Summary. The paper addresses the mismatch between standard post-training objectives (optimizing mean reward) and test-time best-of-N deployment in LLMs, where performance depends on the upper tail of the reward distribution. Under structural assumptions on reward tails, it derives that the best-of-N policy gradient can be approximated from m ≪ N per-prompt rollouts via extrapolation of upper-tail statistics. This yields a family of Tail-Extrapolated estimators, including a direct estimator, Tail-Extrapolated Advantage (TEA), and a debiased Prefix-TEA based on moment cancellation. Experiments on instruction-following tasks report improved best-of-N performance across models, reward models, datasets, and budget settings.

Significance. If the structural assumptions on reward tails hold and the estimators deliver low-bias approximations to the true best-of-N gradient, the work provides a principled method to optimize post-training for test-time scaling strategies without requiring matching rollout budgets. This could improve efficiency in aligning models for high-compute deployment regimes and shift focus from mean to tail performance in RLHF-style objectives.

major comments (2)

[Abstract] Abstract and derivation sections: The central approximation of the best-of-N policy gradient via tail extrapolation is conditioned on unspecified structural assumptions about reward tails (e.g., domain of attraction, stability of extrapolation operator); these are load-bearing but receive no explicit statement or sensitivity analysis.
[Experiments] Experimental results: Downstream best-of-N gains are reported, but there is no direct held-out validation that the TEA or Prefix-TEA gradient estimates match the true N-sample best-of-N gradient (or even the sign/direction) when m ≪ N; this leaves the approximation bias uncontrolled.

minor comments (2)

Clarify the precise form of the tail assumptions (Gumbel, Fréchet, etc.) and any moment-matching or extreme-value conditions used in the extrapolation operator.
Define rollout budgets m and N consistently with explicit notation in the problem setup.
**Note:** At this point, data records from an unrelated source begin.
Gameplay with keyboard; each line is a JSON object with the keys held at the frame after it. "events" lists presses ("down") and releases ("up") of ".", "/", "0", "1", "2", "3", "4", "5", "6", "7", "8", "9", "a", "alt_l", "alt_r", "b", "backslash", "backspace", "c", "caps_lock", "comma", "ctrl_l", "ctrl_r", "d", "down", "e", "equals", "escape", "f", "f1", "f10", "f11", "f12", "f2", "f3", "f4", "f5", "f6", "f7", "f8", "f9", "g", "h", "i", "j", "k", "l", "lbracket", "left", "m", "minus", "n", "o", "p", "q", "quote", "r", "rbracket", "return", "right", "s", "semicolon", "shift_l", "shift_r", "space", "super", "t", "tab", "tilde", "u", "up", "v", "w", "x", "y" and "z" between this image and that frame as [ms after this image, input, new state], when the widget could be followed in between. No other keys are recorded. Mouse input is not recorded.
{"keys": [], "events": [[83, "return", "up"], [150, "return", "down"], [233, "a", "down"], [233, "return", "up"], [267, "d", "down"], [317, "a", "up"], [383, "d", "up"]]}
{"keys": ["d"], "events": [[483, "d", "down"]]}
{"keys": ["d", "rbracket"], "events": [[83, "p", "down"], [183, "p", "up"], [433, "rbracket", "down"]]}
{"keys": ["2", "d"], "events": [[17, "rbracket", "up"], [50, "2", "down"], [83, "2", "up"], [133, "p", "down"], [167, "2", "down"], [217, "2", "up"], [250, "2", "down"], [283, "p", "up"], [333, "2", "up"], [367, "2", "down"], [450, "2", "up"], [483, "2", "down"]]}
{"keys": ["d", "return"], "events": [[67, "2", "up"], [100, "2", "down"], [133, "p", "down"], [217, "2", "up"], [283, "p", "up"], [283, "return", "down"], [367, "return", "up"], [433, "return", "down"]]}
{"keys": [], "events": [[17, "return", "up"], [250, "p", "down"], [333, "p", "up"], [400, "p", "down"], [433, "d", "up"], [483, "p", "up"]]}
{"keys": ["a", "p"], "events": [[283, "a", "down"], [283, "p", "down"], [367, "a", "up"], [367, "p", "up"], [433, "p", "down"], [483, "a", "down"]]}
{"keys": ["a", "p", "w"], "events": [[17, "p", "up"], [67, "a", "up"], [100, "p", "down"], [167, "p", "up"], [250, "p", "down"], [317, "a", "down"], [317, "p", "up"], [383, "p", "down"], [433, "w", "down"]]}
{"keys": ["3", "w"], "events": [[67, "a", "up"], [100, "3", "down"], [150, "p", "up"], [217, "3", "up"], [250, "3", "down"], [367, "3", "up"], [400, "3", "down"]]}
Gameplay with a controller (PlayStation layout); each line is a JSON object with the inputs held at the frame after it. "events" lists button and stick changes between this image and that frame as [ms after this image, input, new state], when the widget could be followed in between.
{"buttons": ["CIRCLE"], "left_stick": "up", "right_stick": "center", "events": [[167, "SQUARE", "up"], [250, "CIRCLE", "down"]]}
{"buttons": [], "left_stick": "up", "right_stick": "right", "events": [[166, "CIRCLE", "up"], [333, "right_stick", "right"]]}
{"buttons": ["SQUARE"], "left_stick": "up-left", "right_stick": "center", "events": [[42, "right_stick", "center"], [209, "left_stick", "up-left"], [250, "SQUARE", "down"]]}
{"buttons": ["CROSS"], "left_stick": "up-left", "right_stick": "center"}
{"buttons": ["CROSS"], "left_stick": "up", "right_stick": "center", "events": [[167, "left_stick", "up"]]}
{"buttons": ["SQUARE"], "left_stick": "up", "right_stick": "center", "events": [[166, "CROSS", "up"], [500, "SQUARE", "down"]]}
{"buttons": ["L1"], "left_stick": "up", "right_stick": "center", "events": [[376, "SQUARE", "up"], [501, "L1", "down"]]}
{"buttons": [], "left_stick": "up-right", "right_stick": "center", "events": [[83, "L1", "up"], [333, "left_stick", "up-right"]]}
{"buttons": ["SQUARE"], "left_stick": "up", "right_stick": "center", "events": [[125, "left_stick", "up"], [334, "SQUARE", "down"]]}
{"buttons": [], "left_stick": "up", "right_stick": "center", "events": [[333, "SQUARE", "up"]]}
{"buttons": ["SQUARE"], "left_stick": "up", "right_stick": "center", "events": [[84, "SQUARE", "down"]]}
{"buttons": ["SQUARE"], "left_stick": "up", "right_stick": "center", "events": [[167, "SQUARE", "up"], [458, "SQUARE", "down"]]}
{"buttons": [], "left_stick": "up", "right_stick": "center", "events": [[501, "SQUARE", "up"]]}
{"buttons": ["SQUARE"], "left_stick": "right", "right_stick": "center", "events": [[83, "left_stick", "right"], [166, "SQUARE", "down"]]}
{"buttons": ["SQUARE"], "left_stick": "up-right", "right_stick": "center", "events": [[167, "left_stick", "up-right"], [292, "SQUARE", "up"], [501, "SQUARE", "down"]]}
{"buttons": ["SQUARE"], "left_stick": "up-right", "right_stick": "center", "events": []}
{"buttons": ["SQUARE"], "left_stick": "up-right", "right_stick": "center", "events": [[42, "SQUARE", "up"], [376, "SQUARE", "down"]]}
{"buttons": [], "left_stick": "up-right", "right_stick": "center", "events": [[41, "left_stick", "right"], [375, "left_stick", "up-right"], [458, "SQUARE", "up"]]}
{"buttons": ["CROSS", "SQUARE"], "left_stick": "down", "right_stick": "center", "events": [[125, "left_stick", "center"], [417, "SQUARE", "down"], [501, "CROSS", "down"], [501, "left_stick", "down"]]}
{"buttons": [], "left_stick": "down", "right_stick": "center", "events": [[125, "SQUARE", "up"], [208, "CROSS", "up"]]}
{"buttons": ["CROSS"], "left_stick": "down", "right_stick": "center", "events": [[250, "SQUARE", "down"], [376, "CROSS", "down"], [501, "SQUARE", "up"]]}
Simulated Author's Rebuttal

2 responses · 0 unresolved

We thank the referee for the detailed and constructive comments. We address each major point below and commit to revisions that strengthen the manuscript without overstating the current results.

read point-by-point responses

Referee: [Abstract] Abstract and derivation sections: The central approximation of the best-of-N policy gradient via tail extrapolation is conditioned on unspecified structural assumptions about reward tails (e.g., domain of attraction, stability of extrapolation operator); these are load-bearing but receive no explicit statement or sensitivity analysis.

Authors: We agree that the assumptions are load-bearing and should be stated explicitly rather than referenced generically. In the revised manuscript we will add a dedicated paragraph in the derivation section that formally lists the assumptions: (i) per-prompt reward distributions belong to the domain of attraction of a non-degenerate extreme-value law, (ii) the upper-tail extrapolation operator is stable under the chosen parametric family (generalized Pareto), and (iii) the tail index is identifiable from the m-sample order statistics. We will also insert a short sensitivity subsection that varies the assumed tail index over a plausible range and reports the resulting change in estimator performance and best-of-N gains. revision: yes
Referee: [Experiments] Experimental results: Downstream best-of-N gains are reported, but there is no direct held-out validation that the TEA or Prefix-TEA gradient estimates match the true N-sample best-of-N gradient (or even the sign/direction) when m ≪ N; this leaves the approximation bias uncontrolled.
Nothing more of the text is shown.